**Acciones requeridas:**
#1 Indica si cada afirmación concuerda con el fragmento sobre la misión médica en Monrovia, respondiendo sí o no y citando literalmente las palabras que lo deciden: (a) la alarma suena todos los días a las 06:15; (b) José Luis Casbas tomó el avión en Valencia; (c) el equipo organizó una misión de diez días.
#2 Devuelve, sin cambio alguno, el pasaje del fragmento sobre la misión médica en Monrovia que empieza en las palabras "Cada mañana, desayunan" y termina tras "hospital con España.".

**Fragmento seleccionado:**
==============================

Todos los días, la alarma suena a las 06:15, aunque algunas noches los llantos en la puerta de urgencias o el cacareo de los gallos adelantan el despertar.
Tras varios vuelos cancelados y el retraso por las diferentes olas de covid-19, el equipo logró organizar una misión de seis días. José Rubio, Ana Arbona, María José Rodríguez y José Miguel Giménez Bachs volaron de Valencia a París. El último, urólogo del Complejo Hospitalario Universitario y profesor asociado de la UCLM, se acercó en coche desde Albacete. En la capital de Francia se encontraron con José Luis Casbas, anestesiólogo en el Hospital de San Rafael y otros centros catalanes, que cogió el avión en Barcelona. Siete horas después aterrizaron en Monrovia.
Cada mañana, desayunan en el comedor de los hermanos de San Juan de Dios y pasadas las siete cruzan las puertas del edificio principal. En la fachada, una placa en español de la visita de María Teresa Fernández de la Vega cuando era vicepresidenta del Gobierno, y el logo pintado de Comunidad de Madrid evocan la conexión del hospital con España.

==============================

**Extracto de datos:**
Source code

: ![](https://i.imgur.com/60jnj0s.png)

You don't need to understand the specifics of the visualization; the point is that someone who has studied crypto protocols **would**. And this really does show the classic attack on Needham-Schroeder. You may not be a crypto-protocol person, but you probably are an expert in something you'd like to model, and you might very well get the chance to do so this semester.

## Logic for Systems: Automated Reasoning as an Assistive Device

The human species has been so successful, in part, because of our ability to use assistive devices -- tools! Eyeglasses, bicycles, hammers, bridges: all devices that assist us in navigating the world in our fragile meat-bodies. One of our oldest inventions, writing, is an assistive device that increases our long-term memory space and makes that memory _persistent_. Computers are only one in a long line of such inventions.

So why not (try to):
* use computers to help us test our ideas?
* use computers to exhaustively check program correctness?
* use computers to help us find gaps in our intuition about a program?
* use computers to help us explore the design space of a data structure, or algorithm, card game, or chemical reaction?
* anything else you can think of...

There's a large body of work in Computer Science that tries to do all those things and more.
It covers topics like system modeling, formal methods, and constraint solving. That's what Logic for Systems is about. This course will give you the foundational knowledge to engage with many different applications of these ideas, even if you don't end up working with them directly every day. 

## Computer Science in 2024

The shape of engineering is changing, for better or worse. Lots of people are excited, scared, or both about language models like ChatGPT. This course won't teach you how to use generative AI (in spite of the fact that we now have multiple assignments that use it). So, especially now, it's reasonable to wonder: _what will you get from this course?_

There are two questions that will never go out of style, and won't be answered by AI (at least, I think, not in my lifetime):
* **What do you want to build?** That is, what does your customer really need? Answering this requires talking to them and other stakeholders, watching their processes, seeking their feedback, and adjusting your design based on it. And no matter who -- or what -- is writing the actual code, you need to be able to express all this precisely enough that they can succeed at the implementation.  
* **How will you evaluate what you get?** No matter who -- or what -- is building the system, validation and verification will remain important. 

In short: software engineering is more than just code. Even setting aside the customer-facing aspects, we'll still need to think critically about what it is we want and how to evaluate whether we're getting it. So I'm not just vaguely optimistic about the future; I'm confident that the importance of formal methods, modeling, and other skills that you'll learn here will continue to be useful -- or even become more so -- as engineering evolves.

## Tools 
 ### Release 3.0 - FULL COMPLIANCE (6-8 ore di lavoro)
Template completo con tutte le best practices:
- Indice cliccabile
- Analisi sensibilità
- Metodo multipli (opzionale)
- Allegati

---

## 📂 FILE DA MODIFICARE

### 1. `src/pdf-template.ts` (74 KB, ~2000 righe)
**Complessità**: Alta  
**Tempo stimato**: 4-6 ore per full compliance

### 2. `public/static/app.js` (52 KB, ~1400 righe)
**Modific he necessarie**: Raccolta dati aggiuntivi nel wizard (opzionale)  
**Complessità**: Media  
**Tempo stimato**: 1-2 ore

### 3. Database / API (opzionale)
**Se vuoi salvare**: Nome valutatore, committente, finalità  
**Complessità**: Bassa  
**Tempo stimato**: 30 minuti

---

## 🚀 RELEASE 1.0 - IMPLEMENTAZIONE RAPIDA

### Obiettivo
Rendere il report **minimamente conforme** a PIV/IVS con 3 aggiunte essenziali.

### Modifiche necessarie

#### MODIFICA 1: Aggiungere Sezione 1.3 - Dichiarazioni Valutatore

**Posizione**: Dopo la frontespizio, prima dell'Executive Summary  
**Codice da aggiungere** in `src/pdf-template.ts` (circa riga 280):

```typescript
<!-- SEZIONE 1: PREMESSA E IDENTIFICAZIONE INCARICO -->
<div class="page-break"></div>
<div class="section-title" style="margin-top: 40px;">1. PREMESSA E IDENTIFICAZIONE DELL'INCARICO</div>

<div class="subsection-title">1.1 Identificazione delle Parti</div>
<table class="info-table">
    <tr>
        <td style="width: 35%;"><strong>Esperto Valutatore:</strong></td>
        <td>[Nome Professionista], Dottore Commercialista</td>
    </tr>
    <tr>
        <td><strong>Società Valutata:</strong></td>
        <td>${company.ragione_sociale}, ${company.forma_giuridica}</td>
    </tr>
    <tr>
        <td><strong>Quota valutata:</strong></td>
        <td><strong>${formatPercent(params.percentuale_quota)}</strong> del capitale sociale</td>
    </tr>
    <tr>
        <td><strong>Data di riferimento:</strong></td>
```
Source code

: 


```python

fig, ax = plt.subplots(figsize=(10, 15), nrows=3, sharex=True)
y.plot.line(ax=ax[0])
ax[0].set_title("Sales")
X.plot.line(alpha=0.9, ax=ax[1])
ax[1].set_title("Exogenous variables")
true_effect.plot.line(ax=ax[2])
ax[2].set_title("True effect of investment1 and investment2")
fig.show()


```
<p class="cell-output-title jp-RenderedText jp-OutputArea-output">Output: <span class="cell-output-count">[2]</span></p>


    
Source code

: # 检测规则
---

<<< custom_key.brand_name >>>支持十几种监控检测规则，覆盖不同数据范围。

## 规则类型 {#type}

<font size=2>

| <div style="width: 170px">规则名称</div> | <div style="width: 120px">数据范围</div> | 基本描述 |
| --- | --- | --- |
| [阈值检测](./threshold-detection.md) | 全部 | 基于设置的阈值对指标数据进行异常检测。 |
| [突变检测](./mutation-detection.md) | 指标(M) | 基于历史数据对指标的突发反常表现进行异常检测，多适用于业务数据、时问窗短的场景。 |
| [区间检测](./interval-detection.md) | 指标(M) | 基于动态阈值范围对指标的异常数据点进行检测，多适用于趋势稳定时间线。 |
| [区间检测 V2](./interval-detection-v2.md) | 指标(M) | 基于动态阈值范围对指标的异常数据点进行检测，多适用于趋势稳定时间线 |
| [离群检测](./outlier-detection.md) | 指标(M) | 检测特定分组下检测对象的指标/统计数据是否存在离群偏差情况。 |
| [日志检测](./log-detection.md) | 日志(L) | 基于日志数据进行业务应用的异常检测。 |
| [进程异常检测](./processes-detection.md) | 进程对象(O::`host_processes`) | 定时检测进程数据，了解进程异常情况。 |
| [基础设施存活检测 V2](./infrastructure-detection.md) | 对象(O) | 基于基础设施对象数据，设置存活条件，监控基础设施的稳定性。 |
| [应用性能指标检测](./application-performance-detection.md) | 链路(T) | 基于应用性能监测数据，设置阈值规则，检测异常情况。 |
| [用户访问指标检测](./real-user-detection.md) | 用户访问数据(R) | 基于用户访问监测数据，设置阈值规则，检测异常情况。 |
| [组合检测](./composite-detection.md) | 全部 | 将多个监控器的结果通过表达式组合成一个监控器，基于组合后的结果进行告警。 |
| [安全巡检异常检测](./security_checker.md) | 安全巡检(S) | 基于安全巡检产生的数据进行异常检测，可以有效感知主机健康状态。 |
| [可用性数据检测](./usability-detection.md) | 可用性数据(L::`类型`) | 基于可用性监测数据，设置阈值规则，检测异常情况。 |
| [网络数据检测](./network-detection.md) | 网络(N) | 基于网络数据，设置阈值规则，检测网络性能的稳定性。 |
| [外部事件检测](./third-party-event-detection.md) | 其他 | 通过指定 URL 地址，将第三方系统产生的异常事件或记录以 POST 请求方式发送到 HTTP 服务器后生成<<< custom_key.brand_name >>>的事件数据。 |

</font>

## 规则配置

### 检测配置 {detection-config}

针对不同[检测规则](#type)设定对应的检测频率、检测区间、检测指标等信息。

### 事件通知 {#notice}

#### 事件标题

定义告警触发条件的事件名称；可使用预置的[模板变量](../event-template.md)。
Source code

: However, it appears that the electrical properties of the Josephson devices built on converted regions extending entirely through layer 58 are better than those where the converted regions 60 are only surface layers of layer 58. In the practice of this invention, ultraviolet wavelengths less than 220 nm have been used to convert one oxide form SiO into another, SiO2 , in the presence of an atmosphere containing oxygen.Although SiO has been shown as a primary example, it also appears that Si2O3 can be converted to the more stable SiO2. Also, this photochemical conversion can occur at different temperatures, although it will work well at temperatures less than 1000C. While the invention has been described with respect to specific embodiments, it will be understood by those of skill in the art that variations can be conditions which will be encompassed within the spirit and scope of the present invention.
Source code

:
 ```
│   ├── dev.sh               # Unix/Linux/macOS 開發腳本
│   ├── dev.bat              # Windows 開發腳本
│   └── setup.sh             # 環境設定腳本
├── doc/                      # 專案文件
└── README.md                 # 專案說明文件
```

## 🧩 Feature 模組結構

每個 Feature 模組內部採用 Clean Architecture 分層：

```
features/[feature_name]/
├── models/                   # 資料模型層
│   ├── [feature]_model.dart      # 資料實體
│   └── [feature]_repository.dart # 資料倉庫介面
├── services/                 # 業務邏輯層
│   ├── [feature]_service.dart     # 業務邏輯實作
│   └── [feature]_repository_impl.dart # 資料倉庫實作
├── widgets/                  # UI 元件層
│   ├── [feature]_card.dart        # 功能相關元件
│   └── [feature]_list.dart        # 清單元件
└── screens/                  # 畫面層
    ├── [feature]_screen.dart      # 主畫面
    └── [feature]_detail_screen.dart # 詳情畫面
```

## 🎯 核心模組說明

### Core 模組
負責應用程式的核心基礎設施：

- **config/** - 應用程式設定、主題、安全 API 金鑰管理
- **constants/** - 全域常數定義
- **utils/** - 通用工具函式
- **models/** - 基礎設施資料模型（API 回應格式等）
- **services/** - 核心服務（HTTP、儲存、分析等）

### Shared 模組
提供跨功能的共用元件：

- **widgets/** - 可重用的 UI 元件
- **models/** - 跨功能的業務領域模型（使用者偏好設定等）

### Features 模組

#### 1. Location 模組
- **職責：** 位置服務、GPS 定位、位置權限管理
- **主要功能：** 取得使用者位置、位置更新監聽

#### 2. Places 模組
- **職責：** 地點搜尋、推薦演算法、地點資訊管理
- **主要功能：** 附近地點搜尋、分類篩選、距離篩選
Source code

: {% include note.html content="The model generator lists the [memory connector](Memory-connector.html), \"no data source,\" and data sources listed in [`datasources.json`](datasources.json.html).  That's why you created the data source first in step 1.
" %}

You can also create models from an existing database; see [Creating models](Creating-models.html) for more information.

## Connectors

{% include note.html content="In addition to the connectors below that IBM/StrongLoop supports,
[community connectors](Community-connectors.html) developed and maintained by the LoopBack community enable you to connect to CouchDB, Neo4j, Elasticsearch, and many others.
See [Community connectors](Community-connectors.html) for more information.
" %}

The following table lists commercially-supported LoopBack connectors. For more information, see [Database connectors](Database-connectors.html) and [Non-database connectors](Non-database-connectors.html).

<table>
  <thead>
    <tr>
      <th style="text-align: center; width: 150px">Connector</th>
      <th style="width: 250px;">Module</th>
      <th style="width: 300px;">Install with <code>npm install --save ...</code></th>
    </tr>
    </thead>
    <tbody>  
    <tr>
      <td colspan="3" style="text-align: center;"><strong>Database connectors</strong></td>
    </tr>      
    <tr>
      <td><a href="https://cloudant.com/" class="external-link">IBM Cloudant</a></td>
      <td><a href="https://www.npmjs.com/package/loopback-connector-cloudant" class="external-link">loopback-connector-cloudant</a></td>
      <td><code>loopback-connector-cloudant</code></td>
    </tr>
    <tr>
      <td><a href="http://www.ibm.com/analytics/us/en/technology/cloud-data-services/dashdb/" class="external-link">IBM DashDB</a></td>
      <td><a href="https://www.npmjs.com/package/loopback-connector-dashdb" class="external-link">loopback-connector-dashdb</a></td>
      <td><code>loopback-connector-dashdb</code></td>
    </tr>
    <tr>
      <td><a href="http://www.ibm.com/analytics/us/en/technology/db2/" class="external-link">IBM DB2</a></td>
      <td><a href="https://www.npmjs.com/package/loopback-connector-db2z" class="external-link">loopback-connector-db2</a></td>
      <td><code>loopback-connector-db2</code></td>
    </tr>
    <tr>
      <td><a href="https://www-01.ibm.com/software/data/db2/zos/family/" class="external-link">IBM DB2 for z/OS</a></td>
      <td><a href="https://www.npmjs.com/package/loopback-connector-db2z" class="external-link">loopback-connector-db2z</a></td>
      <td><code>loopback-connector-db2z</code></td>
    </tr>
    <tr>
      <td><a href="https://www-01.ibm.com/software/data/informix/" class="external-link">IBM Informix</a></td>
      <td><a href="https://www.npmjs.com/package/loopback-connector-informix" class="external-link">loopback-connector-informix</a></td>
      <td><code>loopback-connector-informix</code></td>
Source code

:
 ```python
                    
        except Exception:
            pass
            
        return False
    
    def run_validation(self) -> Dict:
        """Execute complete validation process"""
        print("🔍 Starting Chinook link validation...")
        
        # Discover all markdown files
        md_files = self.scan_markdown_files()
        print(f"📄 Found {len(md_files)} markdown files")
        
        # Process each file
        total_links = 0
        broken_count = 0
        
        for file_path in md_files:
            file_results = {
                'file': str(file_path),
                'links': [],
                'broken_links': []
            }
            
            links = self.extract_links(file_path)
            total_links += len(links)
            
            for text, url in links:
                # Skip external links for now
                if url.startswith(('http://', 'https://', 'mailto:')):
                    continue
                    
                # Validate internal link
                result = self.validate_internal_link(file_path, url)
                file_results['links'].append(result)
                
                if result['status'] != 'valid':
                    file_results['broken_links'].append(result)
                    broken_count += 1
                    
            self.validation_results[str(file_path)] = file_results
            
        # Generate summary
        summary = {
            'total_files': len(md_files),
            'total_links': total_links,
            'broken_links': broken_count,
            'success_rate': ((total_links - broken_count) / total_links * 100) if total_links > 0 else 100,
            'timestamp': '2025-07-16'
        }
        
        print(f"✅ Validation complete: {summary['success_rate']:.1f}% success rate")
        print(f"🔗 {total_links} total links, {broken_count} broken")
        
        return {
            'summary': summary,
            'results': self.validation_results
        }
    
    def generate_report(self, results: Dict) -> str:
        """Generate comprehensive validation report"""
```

==============================

**Respuestas por tarea:**
#1
(a) Sí: «Todos los días, la alarma suena a las 06:15».
(b) No: «que cogió el avión en Barcelona».
(c) No: «el equipo logró organizar una misión de seis días».

#2
Cada mañana, desayunan en el comedor de los hermanos de San Juan de Dios y pasadas las siete cruzan las puertas del edificio principal. En la fachada, una placa en español de la visita de María Teresa Fernández de la Vega cuando era vicepresidenta del Gobierno, y el logo pintado de Comunidad de Madrid evocan la conexión del hospital con España.